[Dataset entries]
________________________________________
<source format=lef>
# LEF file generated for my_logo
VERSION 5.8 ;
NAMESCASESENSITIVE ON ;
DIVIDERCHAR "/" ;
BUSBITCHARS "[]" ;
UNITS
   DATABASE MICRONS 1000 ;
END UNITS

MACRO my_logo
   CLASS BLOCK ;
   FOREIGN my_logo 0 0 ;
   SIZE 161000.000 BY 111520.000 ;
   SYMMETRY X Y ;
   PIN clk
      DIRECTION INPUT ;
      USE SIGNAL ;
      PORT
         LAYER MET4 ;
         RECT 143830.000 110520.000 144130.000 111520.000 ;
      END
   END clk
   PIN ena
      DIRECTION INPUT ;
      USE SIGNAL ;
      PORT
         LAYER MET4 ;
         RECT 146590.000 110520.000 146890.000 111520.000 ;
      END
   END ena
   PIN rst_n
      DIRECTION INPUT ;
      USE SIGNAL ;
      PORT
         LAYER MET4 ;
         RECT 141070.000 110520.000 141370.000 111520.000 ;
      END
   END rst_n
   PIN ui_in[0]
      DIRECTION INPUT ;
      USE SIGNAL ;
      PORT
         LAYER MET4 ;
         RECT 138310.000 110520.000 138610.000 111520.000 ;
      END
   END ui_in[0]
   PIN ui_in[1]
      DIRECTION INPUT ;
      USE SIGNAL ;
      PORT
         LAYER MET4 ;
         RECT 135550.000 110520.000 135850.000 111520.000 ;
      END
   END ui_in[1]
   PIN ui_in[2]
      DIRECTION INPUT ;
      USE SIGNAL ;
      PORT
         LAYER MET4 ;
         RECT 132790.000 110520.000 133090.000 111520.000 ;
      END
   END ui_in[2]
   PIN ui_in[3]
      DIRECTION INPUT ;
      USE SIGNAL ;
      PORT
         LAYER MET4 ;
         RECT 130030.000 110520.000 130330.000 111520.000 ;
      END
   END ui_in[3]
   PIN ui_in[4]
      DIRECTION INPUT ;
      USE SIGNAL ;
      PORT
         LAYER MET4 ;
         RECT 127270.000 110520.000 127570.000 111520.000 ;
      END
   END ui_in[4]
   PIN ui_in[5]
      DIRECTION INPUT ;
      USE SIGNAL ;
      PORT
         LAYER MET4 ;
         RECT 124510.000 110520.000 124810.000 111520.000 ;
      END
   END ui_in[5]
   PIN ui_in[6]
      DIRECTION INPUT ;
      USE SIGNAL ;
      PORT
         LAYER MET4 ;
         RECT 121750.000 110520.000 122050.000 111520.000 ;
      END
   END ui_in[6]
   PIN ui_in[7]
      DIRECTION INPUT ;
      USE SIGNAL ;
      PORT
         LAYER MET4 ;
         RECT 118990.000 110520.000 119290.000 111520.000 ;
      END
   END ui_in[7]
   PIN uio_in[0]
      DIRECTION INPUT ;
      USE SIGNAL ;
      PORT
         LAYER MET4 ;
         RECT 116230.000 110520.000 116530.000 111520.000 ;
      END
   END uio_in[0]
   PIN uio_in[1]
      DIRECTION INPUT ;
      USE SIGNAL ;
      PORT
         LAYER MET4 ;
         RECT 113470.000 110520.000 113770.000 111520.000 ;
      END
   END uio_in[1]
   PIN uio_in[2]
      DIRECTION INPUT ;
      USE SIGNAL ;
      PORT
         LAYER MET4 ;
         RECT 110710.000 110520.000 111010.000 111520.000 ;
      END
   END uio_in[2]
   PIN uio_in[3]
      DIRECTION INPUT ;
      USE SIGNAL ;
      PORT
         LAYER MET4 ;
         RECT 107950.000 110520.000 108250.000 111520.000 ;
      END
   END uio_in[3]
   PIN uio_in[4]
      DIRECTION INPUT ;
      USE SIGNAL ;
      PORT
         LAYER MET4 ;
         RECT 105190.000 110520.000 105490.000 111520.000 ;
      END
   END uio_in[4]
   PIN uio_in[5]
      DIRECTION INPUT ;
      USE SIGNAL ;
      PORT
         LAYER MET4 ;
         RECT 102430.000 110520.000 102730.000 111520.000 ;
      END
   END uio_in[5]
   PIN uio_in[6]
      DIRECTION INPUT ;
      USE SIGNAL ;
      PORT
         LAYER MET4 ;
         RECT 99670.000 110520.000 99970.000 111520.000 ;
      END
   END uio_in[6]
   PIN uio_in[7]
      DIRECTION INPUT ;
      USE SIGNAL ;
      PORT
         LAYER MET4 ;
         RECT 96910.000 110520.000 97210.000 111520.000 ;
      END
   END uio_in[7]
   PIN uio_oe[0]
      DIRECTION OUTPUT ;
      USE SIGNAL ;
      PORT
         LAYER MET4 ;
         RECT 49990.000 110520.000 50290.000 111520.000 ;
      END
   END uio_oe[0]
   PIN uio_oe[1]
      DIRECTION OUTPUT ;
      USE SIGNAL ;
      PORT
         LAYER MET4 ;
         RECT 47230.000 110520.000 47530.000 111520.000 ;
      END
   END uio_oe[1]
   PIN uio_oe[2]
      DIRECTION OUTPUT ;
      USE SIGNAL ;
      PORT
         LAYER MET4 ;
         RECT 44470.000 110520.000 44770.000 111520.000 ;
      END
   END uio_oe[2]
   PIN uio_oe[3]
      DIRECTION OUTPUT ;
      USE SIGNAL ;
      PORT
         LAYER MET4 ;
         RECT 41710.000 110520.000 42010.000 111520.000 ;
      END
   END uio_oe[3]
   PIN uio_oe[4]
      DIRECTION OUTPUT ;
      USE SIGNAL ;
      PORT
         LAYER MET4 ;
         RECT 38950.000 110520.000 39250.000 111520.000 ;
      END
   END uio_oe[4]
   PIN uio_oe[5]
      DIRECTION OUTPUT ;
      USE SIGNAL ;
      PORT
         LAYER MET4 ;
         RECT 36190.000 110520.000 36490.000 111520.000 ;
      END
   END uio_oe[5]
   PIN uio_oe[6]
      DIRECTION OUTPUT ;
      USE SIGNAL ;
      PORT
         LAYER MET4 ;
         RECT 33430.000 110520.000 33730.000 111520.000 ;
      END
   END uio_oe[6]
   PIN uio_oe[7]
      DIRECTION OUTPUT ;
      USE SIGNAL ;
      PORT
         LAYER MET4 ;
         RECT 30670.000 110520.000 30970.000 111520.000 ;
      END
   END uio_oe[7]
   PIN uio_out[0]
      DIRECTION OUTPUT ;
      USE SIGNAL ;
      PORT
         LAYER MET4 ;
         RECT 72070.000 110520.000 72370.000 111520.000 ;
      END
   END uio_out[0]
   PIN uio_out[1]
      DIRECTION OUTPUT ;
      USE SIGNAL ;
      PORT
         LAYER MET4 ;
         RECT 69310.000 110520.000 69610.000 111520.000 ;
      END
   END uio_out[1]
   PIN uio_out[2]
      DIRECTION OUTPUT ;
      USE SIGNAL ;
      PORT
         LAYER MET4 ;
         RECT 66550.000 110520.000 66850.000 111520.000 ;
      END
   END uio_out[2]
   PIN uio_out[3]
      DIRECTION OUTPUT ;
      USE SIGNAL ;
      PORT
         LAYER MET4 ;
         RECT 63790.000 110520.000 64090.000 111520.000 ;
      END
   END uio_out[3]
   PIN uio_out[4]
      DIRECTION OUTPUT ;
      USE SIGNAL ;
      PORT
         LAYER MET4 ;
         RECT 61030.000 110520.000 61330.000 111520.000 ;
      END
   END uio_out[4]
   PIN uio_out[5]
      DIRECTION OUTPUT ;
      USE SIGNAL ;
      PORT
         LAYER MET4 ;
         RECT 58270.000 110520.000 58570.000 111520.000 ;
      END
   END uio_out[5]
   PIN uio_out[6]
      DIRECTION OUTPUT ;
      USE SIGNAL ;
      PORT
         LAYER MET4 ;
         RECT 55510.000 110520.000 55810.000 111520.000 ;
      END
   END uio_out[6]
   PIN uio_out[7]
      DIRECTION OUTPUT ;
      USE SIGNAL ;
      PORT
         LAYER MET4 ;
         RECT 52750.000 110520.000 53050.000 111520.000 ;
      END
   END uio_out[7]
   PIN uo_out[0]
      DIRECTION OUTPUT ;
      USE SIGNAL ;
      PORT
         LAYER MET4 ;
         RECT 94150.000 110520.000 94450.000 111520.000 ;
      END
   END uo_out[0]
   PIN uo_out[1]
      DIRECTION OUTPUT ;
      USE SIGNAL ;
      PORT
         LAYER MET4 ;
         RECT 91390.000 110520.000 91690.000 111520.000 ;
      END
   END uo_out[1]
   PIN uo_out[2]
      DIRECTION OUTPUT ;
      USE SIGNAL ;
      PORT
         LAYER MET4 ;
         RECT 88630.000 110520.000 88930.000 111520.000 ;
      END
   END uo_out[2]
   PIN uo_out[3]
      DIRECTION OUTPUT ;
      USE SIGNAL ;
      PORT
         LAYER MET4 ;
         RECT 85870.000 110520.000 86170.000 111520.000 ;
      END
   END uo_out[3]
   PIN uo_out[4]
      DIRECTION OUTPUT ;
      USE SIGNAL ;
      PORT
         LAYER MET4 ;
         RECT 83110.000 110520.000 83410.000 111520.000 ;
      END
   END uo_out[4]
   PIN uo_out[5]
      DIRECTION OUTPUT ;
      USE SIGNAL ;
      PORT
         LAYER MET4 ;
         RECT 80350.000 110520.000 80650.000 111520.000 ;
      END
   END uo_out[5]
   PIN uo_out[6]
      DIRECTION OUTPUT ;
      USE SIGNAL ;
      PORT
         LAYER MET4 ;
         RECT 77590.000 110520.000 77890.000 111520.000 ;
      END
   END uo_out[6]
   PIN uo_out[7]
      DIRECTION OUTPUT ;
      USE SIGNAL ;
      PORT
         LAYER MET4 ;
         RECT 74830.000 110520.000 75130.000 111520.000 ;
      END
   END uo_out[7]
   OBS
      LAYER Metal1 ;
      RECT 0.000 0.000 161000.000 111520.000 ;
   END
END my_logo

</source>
________________________________________
**YOUR GOAL:** Exactly as they appear, retype the lines from the start of the records through the line containing "PIN ui_in[0]".

**SOLUTION TO THIS TASK:**
<source format=lef>
# LEF file generated for my_logo
VERSION 5.8 ;
NAMESCASESENSITIVE ON ;
DIVIDERCHAR "/" ;
BUSBITCHARS "[]" ;
UNITS
   DATABASE MICRONS 1000 ;
END UNITS

MACRO my_logo
   CLASS BLOCK ;
   FOREIGN my_logo 0 0 ;
   SIZE 161000.000 BY 111520.000 ;
   SYMMETRY X Y ;
   PIN clk
      DIRECTION INPUT ;
      USE SIGNAL ;
      PORT
         LAYER MET4 ;
         RECT 143830.000 110520.000 144130.000 111520.000 ;
      END
   END clk
   PIN ena
      DIRECTION INPUT ;
      USE SIGNAL ;
      PORT
         LAYER MET4 ;
         RECT 146590.000 110520.000 146890.000 111520.000 ;
      END
   END ena
   PIN rst_n
      DIRECTION INPUT ;
      USE SIGNAL ;
      PORT
         LAYER MET4 ;
         RECT 141070.000 110520.000 141370.000 111520.000 ;
      END
   END rst_n
   PIN ui_in[0]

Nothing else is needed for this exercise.